--- What you need to do ---
Answer these about the forum posts on breastfeeding in public:
(a) In Post # 85, how much does the writer say the baby weighs?
(b) In Post # 86, how many tops does the writer say they have on today?
(c) In Post # 87, who does the writer say can walk around without their shirts on while nobody bats an eye?

--- Selected text ---
Start of Block
Pooping and feeding your child are not the same thing, at all.
Post # 85
I’m pretty modest, but breastfeeding ebbs and flows in terms of modesty depending on my kids age, where we are, their tiredness level, etc
One day I can have a perfectly happy baby who happily nurses under a cover or in a changing room and gives no thought to the outside world
Other days he is like trying to latch an alligator to my boob and nothing I do works. He is distracted, he’s overtired, its hot, hes hungry, etc
Even when there’s spaces available to go nurse privately, sometimes I just don’t want to. I’ve been lugging 20+ pounds of baby, all his shit, diaper bags, my stepkid, etc and wherever we’re seated at the time is gonna have to do because I’m not loading up the stroller, my other kiddo, all the bags, etc just to go cram into a bathroom stall so someone doesn’t accidentally see a rogue nipple.
Often times I DO prefer to feed discreetly, but then there’s times where even when the option is available to go to another part of the mall / restuarant/ zoo / wherever, it’s just too must hassle
Post # 86
Totally this! The school I live next to is having some work done and the work men are accessing the school via the gate outside my house. Today has been super hot and humid and we saw some of them leaving. He was chatting to me complaining he’d had to keep his top on all day as they work in a school. I’m there like ‘welcome to our world’ I’ve got 2 tops on today so I can breastfeed comfortably LilliV :
Post # 87
kiram : I think your thinking is what gets us as a society in trouble, I don’t see how me feeding my son is comparable to pooping. Breasts and breastfeeding shouldn’t be sexualized which I think is the point of breastfeeding being allowed in public, men walk around without their shirts on and nobody bats an eye but children EAT and everyone loses their mind.
End of Block
--- Study material ---
Start of Block
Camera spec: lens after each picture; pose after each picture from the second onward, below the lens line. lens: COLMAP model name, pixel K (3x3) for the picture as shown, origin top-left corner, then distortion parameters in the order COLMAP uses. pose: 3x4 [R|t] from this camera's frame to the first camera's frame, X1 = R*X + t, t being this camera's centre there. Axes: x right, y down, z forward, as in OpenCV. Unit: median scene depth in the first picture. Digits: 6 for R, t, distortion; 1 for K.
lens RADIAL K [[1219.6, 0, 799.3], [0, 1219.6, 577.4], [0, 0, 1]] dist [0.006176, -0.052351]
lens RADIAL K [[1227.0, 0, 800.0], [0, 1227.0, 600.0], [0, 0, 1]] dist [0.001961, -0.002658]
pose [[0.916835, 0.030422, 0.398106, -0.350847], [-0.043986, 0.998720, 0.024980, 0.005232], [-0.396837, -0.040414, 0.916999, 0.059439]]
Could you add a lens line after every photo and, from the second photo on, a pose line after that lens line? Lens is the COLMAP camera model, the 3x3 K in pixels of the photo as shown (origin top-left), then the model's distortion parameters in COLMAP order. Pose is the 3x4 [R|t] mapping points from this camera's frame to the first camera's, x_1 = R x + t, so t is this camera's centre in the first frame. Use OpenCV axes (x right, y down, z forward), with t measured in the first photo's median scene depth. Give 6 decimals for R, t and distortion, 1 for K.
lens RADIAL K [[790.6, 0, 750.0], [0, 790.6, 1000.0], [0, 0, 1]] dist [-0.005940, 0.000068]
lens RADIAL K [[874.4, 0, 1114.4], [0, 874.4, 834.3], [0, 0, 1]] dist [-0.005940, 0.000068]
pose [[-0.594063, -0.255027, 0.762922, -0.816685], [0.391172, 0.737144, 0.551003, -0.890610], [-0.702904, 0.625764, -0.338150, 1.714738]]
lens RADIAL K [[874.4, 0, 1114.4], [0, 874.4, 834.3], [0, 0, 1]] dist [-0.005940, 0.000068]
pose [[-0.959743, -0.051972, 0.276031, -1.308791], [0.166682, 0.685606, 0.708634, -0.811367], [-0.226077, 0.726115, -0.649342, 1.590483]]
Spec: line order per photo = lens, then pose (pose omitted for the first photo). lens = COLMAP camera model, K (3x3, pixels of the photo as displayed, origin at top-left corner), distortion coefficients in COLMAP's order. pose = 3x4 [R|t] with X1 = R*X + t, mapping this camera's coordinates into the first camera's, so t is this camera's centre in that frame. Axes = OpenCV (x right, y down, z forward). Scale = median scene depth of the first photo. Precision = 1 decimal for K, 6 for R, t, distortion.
End of Block
--- Reply to the task ---
(a) 20+ pounds
(b) 2
(c) Men